More studies of hip OA with imaging are needed

In general, more studies of hip OA using imaging are needed. Radiography is fairly well studied, with the known limitations of lack of soft tissue discrimination and low sensitivity to disease progression. Limited studies of CT and US have been performed, and assessment of potential of these to contribute to trials is lacking. Ultrasound, for example, may contribute to inflammation assessment in the future, and requires further study. Standardization and validation of MRI acquisition methods would be helpful. To date, limited information is available on the MRI reproducibility and sensitivity to change, both in semi-quantitative and quantitative assessments. Studies of early disease with an increased sample size are badly needed.

For imaging in clinical trials, validation of reliability and precision are needed. Development of predictive models would be helpful. Comparison of OA data with age-matched normal and radiographic data are critical steps to determine the sensitivity of the measures. Evaluation of the predictive power of imaging methods such as MRI in hip OA needs to be done, particularly with respect of the ability to assess risk of THR and other proven clinical outcome measures. Correlation of hip imaging results, particularly MRI, with patient symptoms such as pain, is lacking. Statistical shape modeling has shown a predictive ability to predict OA deterioration, but further evaluation of the applicability to clinical trials is required.

SUMMARY AND CONCLUSION

Radiographic measurement of JSW and semi-quantitative radiographic measures in hip OA have been widely studied and validated.
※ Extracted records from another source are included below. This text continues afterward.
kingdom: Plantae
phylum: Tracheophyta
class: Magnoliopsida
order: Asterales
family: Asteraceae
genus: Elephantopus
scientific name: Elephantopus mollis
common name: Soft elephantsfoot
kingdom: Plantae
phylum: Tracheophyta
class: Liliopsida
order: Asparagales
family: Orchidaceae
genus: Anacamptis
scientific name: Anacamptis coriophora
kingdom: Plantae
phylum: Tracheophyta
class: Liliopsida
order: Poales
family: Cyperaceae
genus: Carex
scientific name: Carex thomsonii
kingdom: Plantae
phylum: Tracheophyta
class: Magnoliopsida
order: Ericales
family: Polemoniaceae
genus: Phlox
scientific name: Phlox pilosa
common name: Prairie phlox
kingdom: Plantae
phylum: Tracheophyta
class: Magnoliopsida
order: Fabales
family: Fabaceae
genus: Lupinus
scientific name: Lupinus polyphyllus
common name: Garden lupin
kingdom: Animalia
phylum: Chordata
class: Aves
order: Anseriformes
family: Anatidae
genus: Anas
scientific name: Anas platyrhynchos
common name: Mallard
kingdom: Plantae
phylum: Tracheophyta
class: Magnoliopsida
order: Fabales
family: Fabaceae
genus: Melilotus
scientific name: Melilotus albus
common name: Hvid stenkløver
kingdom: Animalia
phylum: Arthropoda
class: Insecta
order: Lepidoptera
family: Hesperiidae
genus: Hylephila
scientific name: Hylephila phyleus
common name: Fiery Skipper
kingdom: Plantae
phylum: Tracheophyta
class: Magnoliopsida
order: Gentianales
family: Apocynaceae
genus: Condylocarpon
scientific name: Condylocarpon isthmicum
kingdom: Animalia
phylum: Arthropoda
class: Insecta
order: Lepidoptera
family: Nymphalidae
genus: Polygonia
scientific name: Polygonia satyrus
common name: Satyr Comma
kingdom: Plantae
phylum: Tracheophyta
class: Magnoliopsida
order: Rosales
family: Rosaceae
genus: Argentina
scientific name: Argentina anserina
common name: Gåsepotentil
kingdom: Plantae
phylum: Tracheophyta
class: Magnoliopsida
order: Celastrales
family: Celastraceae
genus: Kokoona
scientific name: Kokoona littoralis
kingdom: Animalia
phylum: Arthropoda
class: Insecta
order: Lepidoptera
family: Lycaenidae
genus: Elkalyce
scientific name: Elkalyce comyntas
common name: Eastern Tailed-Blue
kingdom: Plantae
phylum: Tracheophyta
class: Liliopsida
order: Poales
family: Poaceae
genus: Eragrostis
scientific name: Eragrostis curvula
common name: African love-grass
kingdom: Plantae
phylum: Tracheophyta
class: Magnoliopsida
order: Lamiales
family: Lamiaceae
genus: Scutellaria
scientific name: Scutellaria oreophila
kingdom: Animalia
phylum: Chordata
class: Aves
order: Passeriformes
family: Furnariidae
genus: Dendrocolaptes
CT and ultrasound have potential applications in bony anatomy and inflammation, respectively. MRI has been less studied in the hip than the knee, and need further longitudinal assessment with respect to acquisition techniques validation, features to assess, and scores to be used. Clinical trials of the hip joint can certainly benefit from the addition of imaging such as radiography for semi-quantitative scoring and assessment of JSW. Other than radiography, MRI has the most potential for clinical trials.

MRI has been shown to be potentially useful, and two semi-quantitative scoring systems are available. Assessment of synovitis and inflammation can be performed with MRI. Quantitative assessment of joint tissues with MRI such as cartilage thickness or cartilage composition needs further study and validation, but may be useful for secondary endpoints. Because of the location and anatomy of the hip joint, MRI requires more attention to technical factors for adequate image quality. Imaging should be performed at 3T with dedicated coils when possible. More studies on MRI are needed to validate quantitative techniques and advance the state-of-the-art imaging hip OA.